• **Page excerpt**
--- START ---
According to our model, school closures can significantly reduce the total number of influenza cases, but the epidemiological impact and societal costs of a school closure critically depend on the timing and duration of the closure. In the early days of a pandemic, there is typically considerable uncertainty about its transmission rate (or R0
) and its severity (or CFR). Policy makers face two interrelated decisions: (1) whether or not to implement a school closure policy; and (2) if so, which one. The answer to the first question depends on the predicted effectiveness and cost effectiveness of the effective policy options. We find that relatively few closure policies are efficient under the low transmissibility scenarios, while several are efficient under the high transmissibility scenarios. The answer to the second question depends on both the transmission rate and severity of the pandemic. Slower spreading pandemics call for early triggers and relatively long duration closures (12
weeks and 24
weeks), regardless of severity; and more rapidly spreading pandemics allow for higher triggers (e.g. 1.1% and 3%) coupled with moderate durations (averages of 125
days and 59
days, respectively), depending on the severity of the strain (see Additional file 1
for timing of the triggers for both cases). Although we assumed that the SAP estimates are exact in the model and single step errors, e.g. a policy intending to close school at a SAP of 0.8% actually closing school at 0.5% or 1.1%, do not make large differences in CARs, it is worth mentioning that these kind of errors can generate dramatic switches in the effectiveness of policy implementation, e.g. a switch from a cost effective strategy to a dominated or weakly dominated strategy (e.g. see low transmission, low CFR scenario in the Additional file 1
The policy options included fixed duration closures and re-opening triggers based on decreases in school-aged disease prevalence, both with and without additional surveillance to improve real-time prevalence estimates. Our model assumed that, in the absence of monitoring, decision-makers receive accurate estimates of prevalence with a one-week delay, and monitoring simply removes the delay. Although the direct cost of monitoring is assumed to be low, most of the efficient policies are either fixed duration or have non-monitored reopening triggers. This suggests that slightly lower reopening thresholds than those considered may provide a better balance between costs of closure and health outcome. Similarly, the efficiency of several trigger-based re-opening policies may indicate that there are better fixed durations than the values considered.
In summary, we have integrated a mathematical model of influenza transmission dynamics into a cost-effectiveness analytic framework for evaluating a wide range of school closure and reopening policies with respect to their societal costs and health impacts. The presented rigorous approach of this paper can be adapted to evaluate and compare a variety of non-pharmaceutical, vaccine, and antiviral policy options for influenza. We have found that the transmission rate and case fatality rate of a spreading pandemic can dramatically impact whether or not a school closure policy is efficient and cost effective. Although not surprising, this highlights the importance of obtaining early and reliable estimates of pandemic severity to public health decision-making.
--- END ---
• **Source material**
--- START ---
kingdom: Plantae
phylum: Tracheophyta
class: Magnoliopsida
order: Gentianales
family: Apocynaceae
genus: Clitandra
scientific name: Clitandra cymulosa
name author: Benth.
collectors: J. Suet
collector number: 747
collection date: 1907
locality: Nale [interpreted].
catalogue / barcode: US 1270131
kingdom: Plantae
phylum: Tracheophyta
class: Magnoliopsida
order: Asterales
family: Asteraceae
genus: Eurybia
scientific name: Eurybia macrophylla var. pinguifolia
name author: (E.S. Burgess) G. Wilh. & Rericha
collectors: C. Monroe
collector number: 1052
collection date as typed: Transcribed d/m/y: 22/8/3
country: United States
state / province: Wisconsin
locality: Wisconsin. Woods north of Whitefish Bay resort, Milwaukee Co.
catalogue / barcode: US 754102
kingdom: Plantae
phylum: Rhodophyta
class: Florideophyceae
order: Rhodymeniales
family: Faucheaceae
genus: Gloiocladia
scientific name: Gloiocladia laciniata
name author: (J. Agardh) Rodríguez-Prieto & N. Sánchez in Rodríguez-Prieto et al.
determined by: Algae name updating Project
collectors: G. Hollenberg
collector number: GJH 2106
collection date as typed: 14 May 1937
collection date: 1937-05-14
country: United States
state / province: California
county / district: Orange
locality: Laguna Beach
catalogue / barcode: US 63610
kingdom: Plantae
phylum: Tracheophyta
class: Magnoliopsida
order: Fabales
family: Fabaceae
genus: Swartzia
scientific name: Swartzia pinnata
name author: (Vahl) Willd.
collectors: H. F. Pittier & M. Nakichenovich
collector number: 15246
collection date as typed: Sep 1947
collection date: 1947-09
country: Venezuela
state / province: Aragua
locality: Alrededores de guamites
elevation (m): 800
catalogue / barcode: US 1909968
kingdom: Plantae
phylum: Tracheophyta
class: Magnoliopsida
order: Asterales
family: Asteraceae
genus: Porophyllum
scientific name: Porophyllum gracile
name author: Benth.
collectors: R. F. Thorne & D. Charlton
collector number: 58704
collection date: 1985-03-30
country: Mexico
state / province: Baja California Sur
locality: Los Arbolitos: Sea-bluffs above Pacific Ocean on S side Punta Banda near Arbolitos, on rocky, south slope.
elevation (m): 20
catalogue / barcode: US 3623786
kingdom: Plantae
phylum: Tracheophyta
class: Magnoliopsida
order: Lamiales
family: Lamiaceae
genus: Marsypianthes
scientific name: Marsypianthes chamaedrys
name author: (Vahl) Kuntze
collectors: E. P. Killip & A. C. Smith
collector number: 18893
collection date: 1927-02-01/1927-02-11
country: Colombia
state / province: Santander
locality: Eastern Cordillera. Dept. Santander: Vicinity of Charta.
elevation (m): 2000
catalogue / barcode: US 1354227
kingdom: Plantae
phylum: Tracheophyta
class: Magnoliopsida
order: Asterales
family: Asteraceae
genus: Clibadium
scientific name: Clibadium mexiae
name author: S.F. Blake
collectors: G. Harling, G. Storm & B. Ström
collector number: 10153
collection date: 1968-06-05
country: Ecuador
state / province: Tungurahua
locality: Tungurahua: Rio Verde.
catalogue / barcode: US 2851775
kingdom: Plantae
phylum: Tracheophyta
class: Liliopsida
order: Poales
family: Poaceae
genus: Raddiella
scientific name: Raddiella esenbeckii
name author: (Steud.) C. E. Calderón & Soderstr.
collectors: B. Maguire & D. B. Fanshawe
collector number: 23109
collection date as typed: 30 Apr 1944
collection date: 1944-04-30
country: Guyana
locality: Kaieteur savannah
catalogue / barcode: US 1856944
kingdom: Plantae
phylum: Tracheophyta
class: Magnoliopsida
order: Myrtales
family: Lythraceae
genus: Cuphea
--- END ---
• **What you should do**
Copy word for word the part of the school-closure passage between "In summary, we" and "public health decision-making.", inclusive.

• **Written solution**
In summary, we have integrated a mathematical model of influenza transmission dynamics into a cost-effectiveness analytic framework for evaluating a wide range of school closure and reopening policies with respect to their societal costs and health impacts. The presented rigorous approach of this paper can be adapted to evaluate and compare a variety of non-pharmaceutical, vaccine, and antiviral policy options for influenza. We have found that the transmission rate and case fatality rate of a spreading pandemic can dramatically impact whether or not a school closure policy is efficient and cost effective. Although not surprising, this highlights the importance of obtaining early and reliable estimates of pandemic severity to public health decision-making.